Saturday, December 31, 2011

Arab League Observer Mission

The Syrian protest movement remains ungrateful to the rest of the world for sitting by, clucking disapproval of the Alawite al-Assad regime's crackdown on their protests, condemning the regime for its brutality toward its own citizens, enacting UN-sponsored human-rights-abuse citations and vowing to isolate the regime and its political and social elite through sanctions, to little avail.

All is not lost, however. Despite the European Union, the United States and Canada's condemnations and partial recognition of the legitimacy of the official opposition coalition, the National Coordination Committee, and its welcome in Turkey, to plan its subsequent steps toward liberation from the repressive regime of President Bashar al-Assad, hope has arrived in the form of Arab League moderators.

The Arab League was finally successful in entreating and coercing Bashar al-Assad to agree to and sign a treaty that would allow observers representing the Arab League into the country for the purpose of assessing the situation. It did seem somewhat concerning to some that the observers were led by Sudan's Lieutenant General Mohammad Ahmed Mustapha al-Dabi,formerly chief of intelligence.

→ **WRITTEN INSTRUCTION A**:
Please condense the paragraph of the Arab League observer post that begins "The Arab League was finally successful" into a short bulleted list that keeps its main facts.
→ **WRITTEN INSTRUCTION B**:
Resume the Arab League observer post after its final sentence and write on from there.
The listing that comes next is separate material with no connection to the Arab League observer post.

→ **MATERIAL PROVIDED**:
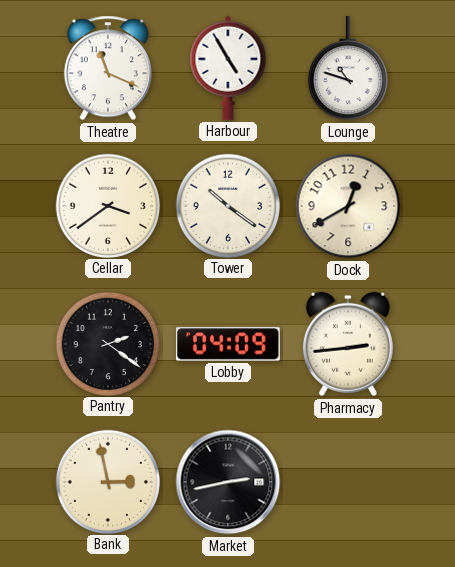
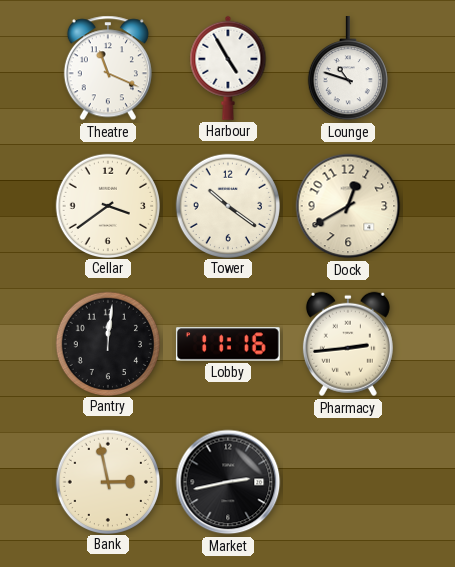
Pantry: 2:21 -> 12:01
Lobby: 04:09 -> 11:16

→ **FINAL ANSWER A**:
- The Arab League pressed Bashar al-Assad into agreeing to and signing a treaty.
- The treaty lets Arab League observers into Syria to assess the situation.
- Some found it concerning that the observers were led by Sudan's Lieutenant General Mohammad Ahmed Mustapha al-Dabi, formerly chief of intelligence.

→ **FINAL ANSWER B**:
But it makes sense, if anyone would stop long enough to think about it. If anyone is familiar with what atrocities against civilian populations looks like, wouldn't it be General al-Dabi? Hasn't he seen ample evidence of what can only be described as the ultimate in human-rights abuses taking place in Darfur when his government unleashed their military warplanes and attack helicopters along with the Arab janjaweed on black, non-Muslim Darfurians?

General al-Dabi knows menace, danger, brutality, torture, rape and genocidal intent when he sees it. And though the regime of President al-Assad is behaving very badly, it doesn't quite equate with the total abandonment of humanity that Sudanese President Omar al-Bashir, wanted by the International Criminal Court at The Hague for war crimes, genocide and crimes against humanity can boast of.

Little surprise, then, that General al-Dabi commented on his perceptions gained from the original foray into Syria's protest hot-spots with his observer teams that he was pleased to say he saw little amiss; nothing to be overly concerned about. The fact is, for a Middle East or Arab country in turmoil what he and his observer-team have witnessed is not that dreadfully unusual.

A little bit of a nuisance-quality uprising, readily put down by a firm-enough dictator. And President al-Assad is quite firm about the need to halt the disquieting attempt at a revolution. Caused, have no doubt, he assures the world, by terrorists, spurred on by foreign elements whose purpose is to destroy his regime and imperil the stability of the entire Middle East.

That's called perspective.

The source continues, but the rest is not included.